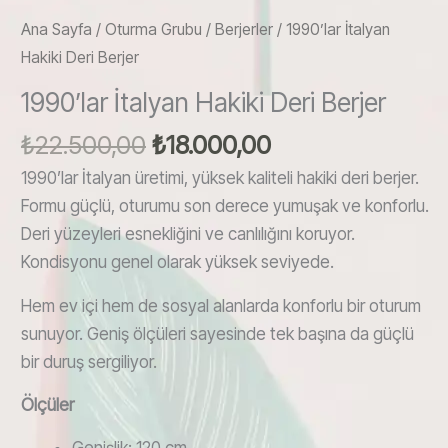
Ana Sayfa
/
Oturma Grubu
/
Berjerler
/ 1990’lar İtalyan
Hakiki Deri Berjer
1990’lar İtalyan Hakiki Deri Berjer
Orijinal
Şu
₺
22.500,00
₺
18.000,00
fiyat:
andaki
1990’lar İtalyan üretimi, yüksek kaliteli hakiki deri berjer.
₺22.500,00.
fiyat:
Formu güçlü, oturumu son derece yumuşak ve konforlu.
₺18.000,00.
Deri yüzeyleri esnekliğini ve canlılığını koruyor.
Kondisyonu genel olarak yüksek seviyede.
Hem ev içi hem de sosyal alanlarda konforlu bir oturum
sunuyor. Geniş ölçüleri sayesinde tek başına da güçlü
bir duruş sergiliyor.
Ölçüler
Genişlik: 120 cm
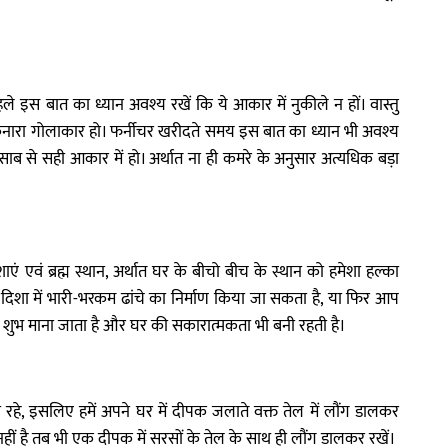
ले इस बात का ध्यान अवश्य रखें कि ये आकार में नुकीले न हों। वास्तु
ा किनारा गोलाकार हो। फर्नीचर खरीदते समय इस बात का ध्यान भी अवश्य
साब से सही आकार में हो। अर्थात ना ही कमरे के अनुसार अत्यधिक बड़ा
शाएं एवं ब्रह्म स्थान, अर्थात घर के बीचो बीच के स्थान को हमेशा हल्का
 दिशा में भारी-भरकम ढांचे का निर्माण किया जा सकता है, या फिर आप
ना शुभ माना जाता है और घर की सकारात्मकता भी बनी रहती है।
ी रहे, इसलिए हमें अपने घर में दीपक जलाते वक्त तेल में लौंग डालकर
है तब भी एक दीपक में सरसों के तेल के साथ ही लौंग डालकर रखें।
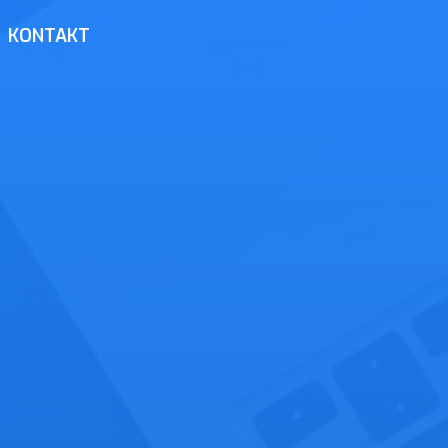
KONTAKT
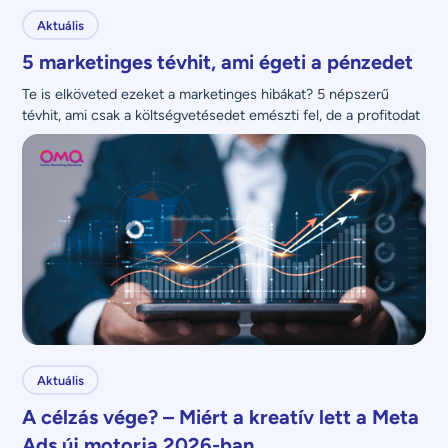
Aktuális
5 marketinges tévhit, ami égeti a pénzedet
Te is elköveted ezeket a marketinges hibákat? 5 népszerű 
tévhit, ami csak a költségvetésedet emészti fel, de a profitodat 
nem növeli.
Aktuális
A célzás vége? – Miért a kreatív lett a Meta
Ads új motorja 2026-ban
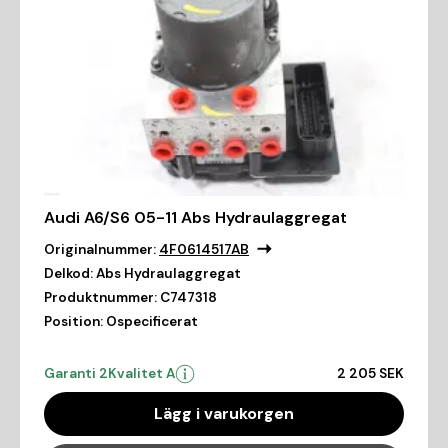
Audi A6/S6 05-11 Abs Hydraulaggregat
Originalnummer:
4F0614517AB
Delkod:
Abs Hydraulaggregat
Produktnummer:
C747318
Position:
Ospecificerat
Garanti 2
Kvalitet A
2 205 SEK
Lägg i varukorgen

Job » Exactly how many lines of the data above hold the word "Hydraulaggregat"? The number is the whole answer.

Solution to this task » 2